Another hypothesis was proposed by Gerbig et al (15), who measured elevations in the IL-6 level in a patient with MWS. IL-6 can act as an osteoclast-activating factor, which could explain the destruction of the Corti organ and therefore a sensorineural deafness. However, increased plasma levels of IL-6 have been previously reported in patients with several different acute and chronic inflammatory diseases that are not characterized by an increased prevalence of sensorineural hearing loss. It is therefore probable that IL-6 alone is not sufficient to cause deafness, and that other pathophysiologic pathways are involved. For example, CIAS1 was found to be expressed in chondrocytes (13), and the role of the mutation of CIAS1 in the pathophysiology of deafness in MWS could be suggested. The different results in terms of deafness also suggest that hearing could degenerate gradually, step by step, with an inflammatory phase and with reversible loss of hearing occurring first, followed by irreversible destruction of the anatomic structures.

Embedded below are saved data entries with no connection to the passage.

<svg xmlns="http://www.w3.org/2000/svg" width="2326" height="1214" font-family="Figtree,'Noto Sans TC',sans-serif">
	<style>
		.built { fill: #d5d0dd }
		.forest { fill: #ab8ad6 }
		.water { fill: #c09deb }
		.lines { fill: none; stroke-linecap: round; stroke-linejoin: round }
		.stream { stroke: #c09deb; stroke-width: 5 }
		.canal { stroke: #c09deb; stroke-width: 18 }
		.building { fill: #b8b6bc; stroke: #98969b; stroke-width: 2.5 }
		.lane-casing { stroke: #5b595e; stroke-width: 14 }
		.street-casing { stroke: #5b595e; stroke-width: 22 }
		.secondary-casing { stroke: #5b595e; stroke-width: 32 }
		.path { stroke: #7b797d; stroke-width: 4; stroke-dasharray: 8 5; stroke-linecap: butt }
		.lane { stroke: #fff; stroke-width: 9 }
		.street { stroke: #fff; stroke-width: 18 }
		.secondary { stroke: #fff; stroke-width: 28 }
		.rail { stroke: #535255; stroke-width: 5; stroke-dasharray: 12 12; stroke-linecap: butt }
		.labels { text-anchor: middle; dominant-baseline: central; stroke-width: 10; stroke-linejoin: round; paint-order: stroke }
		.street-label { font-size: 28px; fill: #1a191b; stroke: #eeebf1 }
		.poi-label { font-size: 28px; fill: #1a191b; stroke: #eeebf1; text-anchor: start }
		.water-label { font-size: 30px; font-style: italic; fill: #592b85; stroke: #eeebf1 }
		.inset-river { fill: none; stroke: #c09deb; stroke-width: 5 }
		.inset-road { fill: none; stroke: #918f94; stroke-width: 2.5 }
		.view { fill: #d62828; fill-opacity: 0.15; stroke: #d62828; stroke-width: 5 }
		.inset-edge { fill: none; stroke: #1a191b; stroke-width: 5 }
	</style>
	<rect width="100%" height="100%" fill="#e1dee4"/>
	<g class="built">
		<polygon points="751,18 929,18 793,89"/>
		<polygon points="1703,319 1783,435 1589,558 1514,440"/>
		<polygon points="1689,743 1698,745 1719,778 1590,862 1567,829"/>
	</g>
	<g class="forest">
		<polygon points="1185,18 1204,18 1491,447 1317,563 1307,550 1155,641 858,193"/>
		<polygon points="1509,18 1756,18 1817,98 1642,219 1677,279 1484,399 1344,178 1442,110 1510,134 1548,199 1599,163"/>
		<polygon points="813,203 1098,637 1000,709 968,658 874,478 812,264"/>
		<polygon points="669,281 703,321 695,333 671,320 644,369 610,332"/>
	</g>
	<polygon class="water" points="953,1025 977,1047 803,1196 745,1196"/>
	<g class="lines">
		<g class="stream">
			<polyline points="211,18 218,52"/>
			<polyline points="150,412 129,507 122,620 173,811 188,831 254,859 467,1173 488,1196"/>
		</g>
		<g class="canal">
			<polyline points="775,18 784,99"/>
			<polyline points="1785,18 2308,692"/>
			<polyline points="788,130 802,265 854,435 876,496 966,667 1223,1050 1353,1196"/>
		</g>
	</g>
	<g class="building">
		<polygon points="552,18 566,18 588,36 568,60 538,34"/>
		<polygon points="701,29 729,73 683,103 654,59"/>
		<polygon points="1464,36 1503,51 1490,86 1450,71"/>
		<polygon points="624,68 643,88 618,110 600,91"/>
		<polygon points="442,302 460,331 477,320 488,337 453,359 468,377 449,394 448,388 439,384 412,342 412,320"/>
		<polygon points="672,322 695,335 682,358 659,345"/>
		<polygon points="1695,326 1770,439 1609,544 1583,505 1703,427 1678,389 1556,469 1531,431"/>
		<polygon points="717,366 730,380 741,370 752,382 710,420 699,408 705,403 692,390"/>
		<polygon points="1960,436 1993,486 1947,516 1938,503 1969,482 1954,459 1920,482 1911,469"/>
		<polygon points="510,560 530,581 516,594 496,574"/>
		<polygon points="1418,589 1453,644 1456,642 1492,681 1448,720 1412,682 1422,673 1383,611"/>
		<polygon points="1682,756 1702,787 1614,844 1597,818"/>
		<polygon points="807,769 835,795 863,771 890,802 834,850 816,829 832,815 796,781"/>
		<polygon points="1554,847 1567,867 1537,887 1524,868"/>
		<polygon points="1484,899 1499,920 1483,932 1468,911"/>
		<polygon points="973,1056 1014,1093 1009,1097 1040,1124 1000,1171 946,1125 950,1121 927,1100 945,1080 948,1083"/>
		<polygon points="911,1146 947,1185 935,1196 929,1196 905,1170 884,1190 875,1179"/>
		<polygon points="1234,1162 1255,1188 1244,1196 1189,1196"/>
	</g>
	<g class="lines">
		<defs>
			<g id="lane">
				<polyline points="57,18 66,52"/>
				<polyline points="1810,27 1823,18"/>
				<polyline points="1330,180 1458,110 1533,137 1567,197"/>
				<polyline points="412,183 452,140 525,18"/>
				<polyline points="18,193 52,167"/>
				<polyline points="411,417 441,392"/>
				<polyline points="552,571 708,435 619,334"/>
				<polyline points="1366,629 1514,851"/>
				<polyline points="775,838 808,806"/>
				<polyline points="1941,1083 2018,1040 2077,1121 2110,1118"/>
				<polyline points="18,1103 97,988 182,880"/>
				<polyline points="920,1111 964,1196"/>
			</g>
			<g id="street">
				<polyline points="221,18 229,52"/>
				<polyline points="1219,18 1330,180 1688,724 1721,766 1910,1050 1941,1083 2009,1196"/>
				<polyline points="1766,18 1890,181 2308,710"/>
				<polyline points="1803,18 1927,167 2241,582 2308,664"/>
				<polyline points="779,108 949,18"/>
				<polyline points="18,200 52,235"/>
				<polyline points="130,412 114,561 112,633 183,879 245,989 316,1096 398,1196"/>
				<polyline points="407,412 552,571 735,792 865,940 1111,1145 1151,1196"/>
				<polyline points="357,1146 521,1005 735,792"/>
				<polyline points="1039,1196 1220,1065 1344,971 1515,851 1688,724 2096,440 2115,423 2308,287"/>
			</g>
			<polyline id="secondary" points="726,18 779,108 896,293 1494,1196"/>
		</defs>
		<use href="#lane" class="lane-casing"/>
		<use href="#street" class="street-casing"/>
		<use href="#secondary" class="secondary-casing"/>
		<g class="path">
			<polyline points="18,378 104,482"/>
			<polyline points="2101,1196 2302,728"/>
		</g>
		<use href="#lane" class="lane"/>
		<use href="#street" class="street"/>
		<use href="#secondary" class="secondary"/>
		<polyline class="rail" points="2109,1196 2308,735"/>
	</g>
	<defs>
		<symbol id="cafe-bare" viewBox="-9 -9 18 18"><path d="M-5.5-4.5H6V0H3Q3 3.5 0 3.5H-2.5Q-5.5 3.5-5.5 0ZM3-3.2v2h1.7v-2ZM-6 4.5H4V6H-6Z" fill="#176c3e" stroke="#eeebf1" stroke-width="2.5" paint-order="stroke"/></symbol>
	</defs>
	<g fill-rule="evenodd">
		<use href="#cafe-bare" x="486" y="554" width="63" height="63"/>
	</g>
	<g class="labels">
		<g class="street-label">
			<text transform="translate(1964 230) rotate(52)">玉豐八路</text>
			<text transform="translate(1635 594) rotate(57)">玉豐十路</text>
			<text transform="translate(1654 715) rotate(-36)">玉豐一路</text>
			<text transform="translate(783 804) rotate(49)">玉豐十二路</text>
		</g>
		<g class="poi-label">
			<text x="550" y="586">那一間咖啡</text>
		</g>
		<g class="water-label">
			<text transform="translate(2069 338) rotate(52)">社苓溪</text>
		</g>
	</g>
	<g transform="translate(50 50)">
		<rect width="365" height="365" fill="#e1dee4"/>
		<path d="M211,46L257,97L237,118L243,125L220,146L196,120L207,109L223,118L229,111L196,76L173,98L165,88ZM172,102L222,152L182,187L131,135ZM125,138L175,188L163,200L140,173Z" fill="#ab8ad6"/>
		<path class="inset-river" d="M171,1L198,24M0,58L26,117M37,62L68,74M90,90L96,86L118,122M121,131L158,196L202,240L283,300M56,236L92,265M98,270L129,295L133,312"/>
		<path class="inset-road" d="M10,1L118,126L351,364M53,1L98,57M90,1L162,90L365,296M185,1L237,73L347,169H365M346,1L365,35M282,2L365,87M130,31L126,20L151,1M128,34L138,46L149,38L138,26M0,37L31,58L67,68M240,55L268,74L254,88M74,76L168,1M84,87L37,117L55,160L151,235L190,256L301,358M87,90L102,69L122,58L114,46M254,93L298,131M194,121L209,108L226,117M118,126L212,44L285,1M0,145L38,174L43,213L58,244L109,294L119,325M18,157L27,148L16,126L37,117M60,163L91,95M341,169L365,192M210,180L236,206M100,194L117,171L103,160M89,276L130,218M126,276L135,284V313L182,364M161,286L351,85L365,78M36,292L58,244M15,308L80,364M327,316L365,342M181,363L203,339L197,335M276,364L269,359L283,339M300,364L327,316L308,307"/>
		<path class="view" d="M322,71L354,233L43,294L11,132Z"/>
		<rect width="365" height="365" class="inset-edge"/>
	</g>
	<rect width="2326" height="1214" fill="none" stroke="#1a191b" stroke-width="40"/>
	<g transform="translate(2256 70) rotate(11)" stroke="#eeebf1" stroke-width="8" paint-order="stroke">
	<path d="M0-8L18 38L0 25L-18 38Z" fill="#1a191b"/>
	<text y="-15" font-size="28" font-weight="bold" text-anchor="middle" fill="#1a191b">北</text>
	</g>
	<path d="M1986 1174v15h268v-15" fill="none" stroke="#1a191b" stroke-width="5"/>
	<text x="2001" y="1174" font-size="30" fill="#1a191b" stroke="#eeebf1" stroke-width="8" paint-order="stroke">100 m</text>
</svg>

Because anakinra had a dramatic effect in our patient and no effect in the patients described by Hawkins and colleagues, we can hypothesize that IL-1 plays a role in the pathophysiology of the deafness in some, but not all, patients with MWS. As other investigators have already reported, the severity of MWS and CAPS may be influenced by the CIAS1 mutation (11, 12), and we can also suggest that response to anakinra may be variable according to capture of the mutation. Followup of MWS with repeat audiograms and perhaps imaging, before and after treatment with anakinra, could increase our knowledge of the pathophysiology of MWS-related deafness. Neither functional studies nor ear imaging was performed in our patient, and we have not found reports of such studies in the literature.
The third part of our discussion concerns the biologic aspect. A dramatic response of MWS to anakinra has already been described (10, 11). Such a response favors the central role of IL-1 in the pathogenesis of this syndrome. In the study by Hawkins et al (11), the CRP level normalized very quickly (<1 week) after the start of anakinra therapy. In our patient, the CRP level reached near-normal values only after 2 months. There is no obvious explanation for this. We suggest that the response to anakinra can be different in some patients according to the different genetic mutations, as mentioned above. This must be confirmed in further studies.
Finally, it is remarkable that anakinra was well tolerated (i.e., no side effects or severe infections were observed) within 18 months of treatment. As for other biologic therapies, data on long-term tolerance are missing. However, the risks associated with long-term therapy must counterbalance the tremendous improvement in the quality of life and perhaps the long-term risk of AA amyloidosis.
In conclusion, anakinra seems to be the most efficacious treatment of MWS, not only for the biologic inflammatory syndrome, but also for the clinical symptoms. However, further studies are required to confirm these promising results, to evaluate long-term tolerance to anakinra and the effect of treatment on the incidence of AA amyloidosis, and to understand the pathophysiology of the deafness.